Há muitas pessoas que ganham menos de mil euros e vão de carro para o trabalho. Há e tal demoro mais de transportes e é mais desconfortável. Depois andam sempre a queixar-se que não tem dinheiro, mas querem fazer vida de quem tem dinheiro...

Exacto, daí que a ideia de que o pessoal vai desatar a entregar casas com o aumento da euribor não tem qualquer adesão à realidade.
Ainda há muitos gastos a serem cortados, seja em combustíveis, viagens, colégios dos filhos, roupa, comer fora, etc.
 
14 km faço em meia hora na bicicleta elétrica na qual venho trabalhar todos os dias, com chuva, com frio, com sol, com calor. E não me queixo. De carro demorava o dobro do tempo e já nem falo dos custos.

4 horas para fazer 14 km, está certo, vê-se que nunca meteste um pé num transporte público. Tretas para justificar o carro

Vai lá do Saldanha para Ramada, Famoes ou Frielas numa tarde de inverno com chuva e depois conta como foi. Aliás, tenta estacionar uma bicicleta eléctrica em Lisboa num local público.
 
14 km faço em meia hora na bicicleta elétrica na qual venho trabalhar todos os dias, com chuva, com frio, com sol, com calor. E não me queixo. De carro demorava o dobro do tempo e já nem falo dos custos.

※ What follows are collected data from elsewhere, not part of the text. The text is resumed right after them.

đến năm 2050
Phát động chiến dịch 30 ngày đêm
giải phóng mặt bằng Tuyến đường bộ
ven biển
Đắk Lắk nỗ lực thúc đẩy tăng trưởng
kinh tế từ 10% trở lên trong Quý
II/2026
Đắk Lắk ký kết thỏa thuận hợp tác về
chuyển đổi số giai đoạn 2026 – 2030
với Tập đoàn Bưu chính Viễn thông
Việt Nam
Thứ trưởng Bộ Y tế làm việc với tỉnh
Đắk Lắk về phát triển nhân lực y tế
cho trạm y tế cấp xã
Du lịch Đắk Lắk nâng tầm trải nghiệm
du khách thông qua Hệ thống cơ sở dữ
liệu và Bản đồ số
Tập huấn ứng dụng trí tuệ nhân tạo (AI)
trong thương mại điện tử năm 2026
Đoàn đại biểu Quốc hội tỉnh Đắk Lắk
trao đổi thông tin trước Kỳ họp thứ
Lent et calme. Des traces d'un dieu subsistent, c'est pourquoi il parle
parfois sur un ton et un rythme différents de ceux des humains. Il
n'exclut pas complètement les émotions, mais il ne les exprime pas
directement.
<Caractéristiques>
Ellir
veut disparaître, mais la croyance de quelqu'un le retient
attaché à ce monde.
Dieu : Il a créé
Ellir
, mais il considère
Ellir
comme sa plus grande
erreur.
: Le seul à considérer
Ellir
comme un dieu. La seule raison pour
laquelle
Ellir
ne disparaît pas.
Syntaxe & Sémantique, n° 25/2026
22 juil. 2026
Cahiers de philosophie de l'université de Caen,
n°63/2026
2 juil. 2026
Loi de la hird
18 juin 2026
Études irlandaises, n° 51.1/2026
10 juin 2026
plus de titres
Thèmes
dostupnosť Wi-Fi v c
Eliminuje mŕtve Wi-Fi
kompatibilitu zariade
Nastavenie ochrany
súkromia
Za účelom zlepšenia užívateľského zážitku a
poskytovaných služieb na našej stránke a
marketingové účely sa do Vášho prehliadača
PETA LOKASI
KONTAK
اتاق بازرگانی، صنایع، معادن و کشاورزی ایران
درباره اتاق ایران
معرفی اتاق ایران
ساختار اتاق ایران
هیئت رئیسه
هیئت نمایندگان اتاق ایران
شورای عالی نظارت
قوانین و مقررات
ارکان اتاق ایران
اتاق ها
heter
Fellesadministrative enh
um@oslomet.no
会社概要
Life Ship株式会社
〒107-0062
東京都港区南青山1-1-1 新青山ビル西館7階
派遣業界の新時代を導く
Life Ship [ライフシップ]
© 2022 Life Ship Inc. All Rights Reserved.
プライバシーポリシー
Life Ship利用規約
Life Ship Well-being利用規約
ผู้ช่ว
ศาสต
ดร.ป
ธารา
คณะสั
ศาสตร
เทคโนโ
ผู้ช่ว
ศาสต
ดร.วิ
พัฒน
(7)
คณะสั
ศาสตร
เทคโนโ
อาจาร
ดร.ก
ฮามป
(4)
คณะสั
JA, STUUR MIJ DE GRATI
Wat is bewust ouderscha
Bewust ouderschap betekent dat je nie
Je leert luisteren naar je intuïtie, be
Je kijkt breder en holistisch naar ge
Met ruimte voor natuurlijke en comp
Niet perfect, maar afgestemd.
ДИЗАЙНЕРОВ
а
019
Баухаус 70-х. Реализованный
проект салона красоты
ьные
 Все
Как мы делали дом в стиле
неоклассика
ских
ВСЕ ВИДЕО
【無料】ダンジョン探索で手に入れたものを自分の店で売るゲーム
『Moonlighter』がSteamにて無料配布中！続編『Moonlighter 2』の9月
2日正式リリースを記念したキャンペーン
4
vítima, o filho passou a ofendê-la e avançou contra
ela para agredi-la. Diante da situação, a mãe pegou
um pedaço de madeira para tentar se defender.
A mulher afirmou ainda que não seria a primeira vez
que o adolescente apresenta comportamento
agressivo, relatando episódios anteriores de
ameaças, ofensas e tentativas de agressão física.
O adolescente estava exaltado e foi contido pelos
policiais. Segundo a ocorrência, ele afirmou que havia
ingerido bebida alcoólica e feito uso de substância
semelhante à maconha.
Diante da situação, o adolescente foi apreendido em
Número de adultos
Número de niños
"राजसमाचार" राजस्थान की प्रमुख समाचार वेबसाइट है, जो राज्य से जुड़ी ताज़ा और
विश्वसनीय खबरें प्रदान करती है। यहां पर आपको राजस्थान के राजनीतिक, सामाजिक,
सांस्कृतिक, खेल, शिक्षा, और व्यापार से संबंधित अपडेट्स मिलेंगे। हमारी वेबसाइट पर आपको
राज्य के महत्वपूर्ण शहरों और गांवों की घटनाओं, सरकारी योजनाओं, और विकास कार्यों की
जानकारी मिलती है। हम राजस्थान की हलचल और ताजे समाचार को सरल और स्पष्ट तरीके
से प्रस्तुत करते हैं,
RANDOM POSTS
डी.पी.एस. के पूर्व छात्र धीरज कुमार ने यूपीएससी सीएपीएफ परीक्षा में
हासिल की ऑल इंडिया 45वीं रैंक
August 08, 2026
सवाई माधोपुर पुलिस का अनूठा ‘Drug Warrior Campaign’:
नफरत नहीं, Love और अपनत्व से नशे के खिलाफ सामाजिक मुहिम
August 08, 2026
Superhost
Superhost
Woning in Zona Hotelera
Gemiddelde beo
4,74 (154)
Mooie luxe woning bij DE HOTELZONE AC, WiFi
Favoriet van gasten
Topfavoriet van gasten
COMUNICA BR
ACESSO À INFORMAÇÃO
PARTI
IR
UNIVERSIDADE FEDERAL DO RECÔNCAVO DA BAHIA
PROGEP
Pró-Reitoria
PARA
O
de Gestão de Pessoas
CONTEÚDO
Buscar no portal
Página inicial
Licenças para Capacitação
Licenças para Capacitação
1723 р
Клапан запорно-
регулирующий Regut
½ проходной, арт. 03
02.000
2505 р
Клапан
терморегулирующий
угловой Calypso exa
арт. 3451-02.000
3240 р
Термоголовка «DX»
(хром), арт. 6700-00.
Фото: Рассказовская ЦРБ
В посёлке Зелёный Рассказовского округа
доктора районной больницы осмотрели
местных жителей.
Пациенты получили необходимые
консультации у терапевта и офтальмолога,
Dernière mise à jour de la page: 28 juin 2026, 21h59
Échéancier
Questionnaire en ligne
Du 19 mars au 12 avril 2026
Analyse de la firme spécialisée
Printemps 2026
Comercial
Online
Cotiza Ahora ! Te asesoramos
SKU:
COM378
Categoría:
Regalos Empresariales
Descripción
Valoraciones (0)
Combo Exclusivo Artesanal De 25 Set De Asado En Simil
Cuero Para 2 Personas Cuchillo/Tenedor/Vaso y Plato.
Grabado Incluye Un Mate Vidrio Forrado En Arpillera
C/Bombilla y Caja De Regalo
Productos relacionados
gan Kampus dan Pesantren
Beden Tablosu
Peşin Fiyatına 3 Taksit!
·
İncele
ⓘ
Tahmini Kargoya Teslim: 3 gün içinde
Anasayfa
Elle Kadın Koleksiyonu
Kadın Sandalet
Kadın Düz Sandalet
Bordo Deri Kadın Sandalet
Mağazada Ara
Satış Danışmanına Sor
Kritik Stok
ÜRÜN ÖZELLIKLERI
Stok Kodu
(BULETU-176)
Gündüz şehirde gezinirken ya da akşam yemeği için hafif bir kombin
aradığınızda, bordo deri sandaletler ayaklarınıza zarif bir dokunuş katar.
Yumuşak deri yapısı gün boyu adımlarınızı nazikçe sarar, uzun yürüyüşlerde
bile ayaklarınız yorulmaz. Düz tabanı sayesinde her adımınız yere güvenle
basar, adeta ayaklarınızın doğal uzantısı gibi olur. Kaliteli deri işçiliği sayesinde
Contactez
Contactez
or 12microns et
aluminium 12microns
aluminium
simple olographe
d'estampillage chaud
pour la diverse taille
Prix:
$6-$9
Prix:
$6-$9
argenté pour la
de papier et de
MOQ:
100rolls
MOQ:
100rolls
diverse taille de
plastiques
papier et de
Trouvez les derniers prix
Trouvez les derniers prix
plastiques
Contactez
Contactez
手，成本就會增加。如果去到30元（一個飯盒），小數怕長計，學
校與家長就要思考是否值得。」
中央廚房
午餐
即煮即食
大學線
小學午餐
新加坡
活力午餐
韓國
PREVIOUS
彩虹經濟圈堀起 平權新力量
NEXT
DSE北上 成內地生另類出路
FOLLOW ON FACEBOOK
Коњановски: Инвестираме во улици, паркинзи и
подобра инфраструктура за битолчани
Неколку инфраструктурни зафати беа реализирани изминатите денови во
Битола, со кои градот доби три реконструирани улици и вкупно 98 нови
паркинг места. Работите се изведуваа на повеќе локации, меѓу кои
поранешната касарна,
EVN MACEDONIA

4 horas para fazer 14 km, está certo, vê-se que nunca meteste um pé num transporte público. Tretas para justificar o carro

14 km com chuva e frio, é mesmo bastante agradável… já apanhei umas chuvadas, de regresso (bicicleta normal) e tento evitar a todo o custo…
 
Tenho botas e impermeável integral tal como quem anda de moto. Chego ao trabalho tiro tudo e estou impecável seco e fresco. A bicicleta fica dentro do edifício.